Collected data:
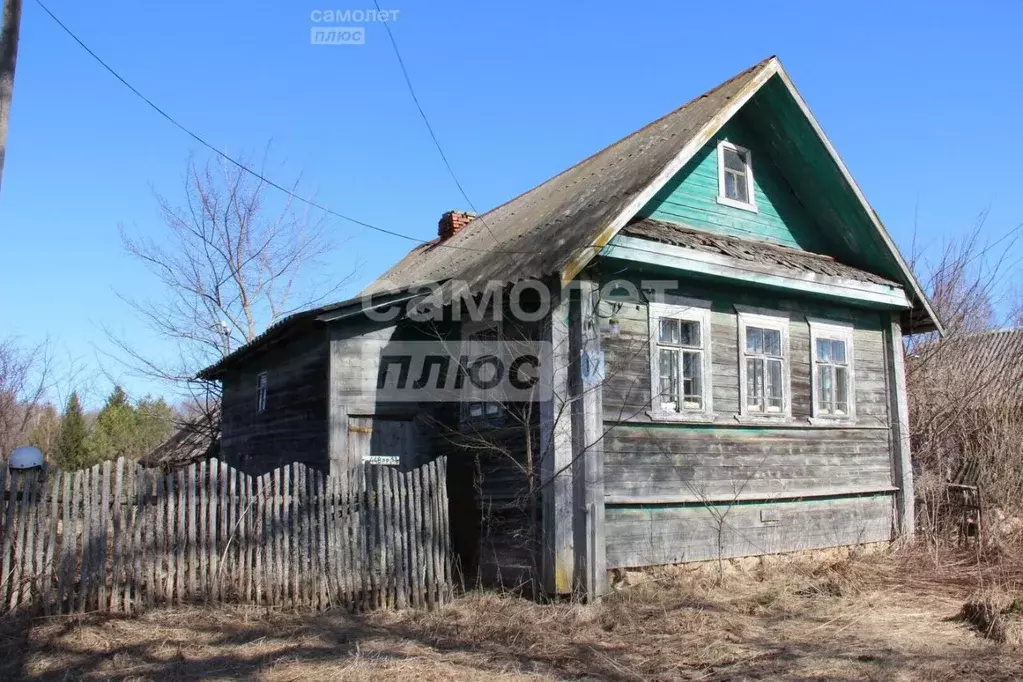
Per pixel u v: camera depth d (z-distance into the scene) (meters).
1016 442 13.70
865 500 13.01
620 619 8.48
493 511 10.64
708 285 11.25
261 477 8.65
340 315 11.97
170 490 8.35
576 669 6.87
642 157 11.86
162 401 29.30
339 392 12.01
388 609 8.86
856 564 11.59
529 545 9.76
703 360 11.00
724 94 11.80
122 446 25.84
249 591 8.45
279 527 8.63
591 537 9.27
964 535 13.04
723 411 11.12
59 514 8.07
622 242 9.76
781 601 9.41
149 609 8.08
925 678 6.45
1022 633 7.66
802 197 13.27
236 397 17.86
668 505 10.37
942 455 14.91
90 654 6.87
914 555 12.33
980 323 20.72
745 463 11.31
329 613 8.49
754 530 11.29
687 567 10.45
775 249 12.47
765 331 11.98
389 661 6.87
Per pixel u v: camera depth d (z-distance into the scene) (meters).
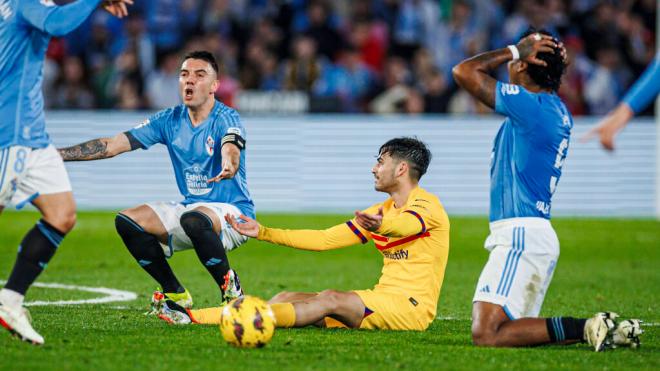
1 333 22.14
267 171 69.25
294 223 59.19
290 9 79.44
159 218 26.34
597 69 77.25
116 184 67.81
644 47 80.25
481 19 78.81
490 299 21.97
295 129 69.44
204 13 78.06
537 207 22.27
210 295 33.25
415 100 73.00
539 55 22.44
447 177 69.75
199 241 25.55
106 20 76.75
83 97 73.62
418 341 22.67
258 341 21.00
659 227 62.38
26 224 57.81
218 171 27.58
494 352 21.14
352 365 19.55
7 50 20.38
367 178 69.69
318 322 24.47
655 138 70.25
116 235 53.41
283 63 77.56
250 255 48.06
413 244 24.72
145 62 75.00
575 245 53.50
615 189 70.12
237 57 78.50
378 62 77.81
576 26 80.00
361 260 46.75
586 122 70.12
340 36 77.69
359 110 74.62
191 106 27.28
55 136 68.44
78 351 20.39
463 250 50.66
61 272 39.47
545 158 22.19
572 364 20.00
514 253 22.06
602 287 37.59
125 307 29.39
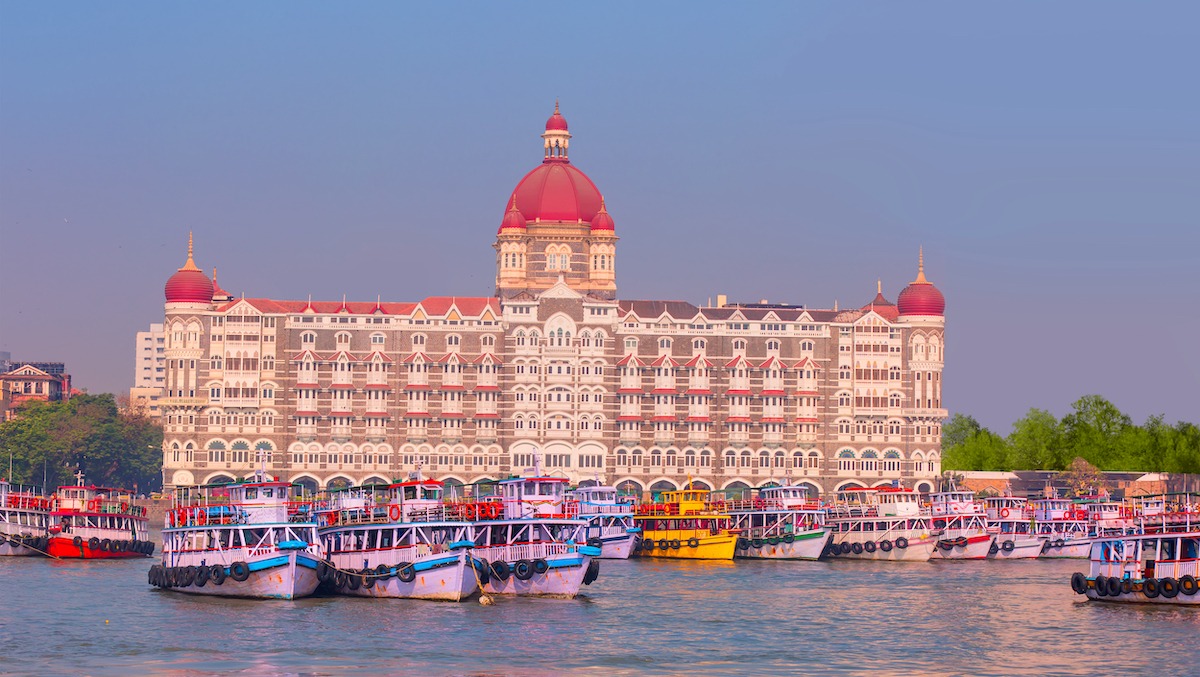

(Exercise prompt):
Output only the stretch above from the line with "745 463 11.31" through the line with "116 184 67.81", reproduced exactly. Exclude pictures.

(Expected answer):
745 463 11.31
329 613 8.49
754 530 11.29
687 567 10.45
775 249 12.47
765 331 11.98
389 661 6.87
Per pixel u v: camera depth d (z-distance into the scene) (meters).
1 333 22.14
267 171 69.25
294 223 59.19
290 9 79.44
159 218 26.34
597 69 77.25
116 184 67.81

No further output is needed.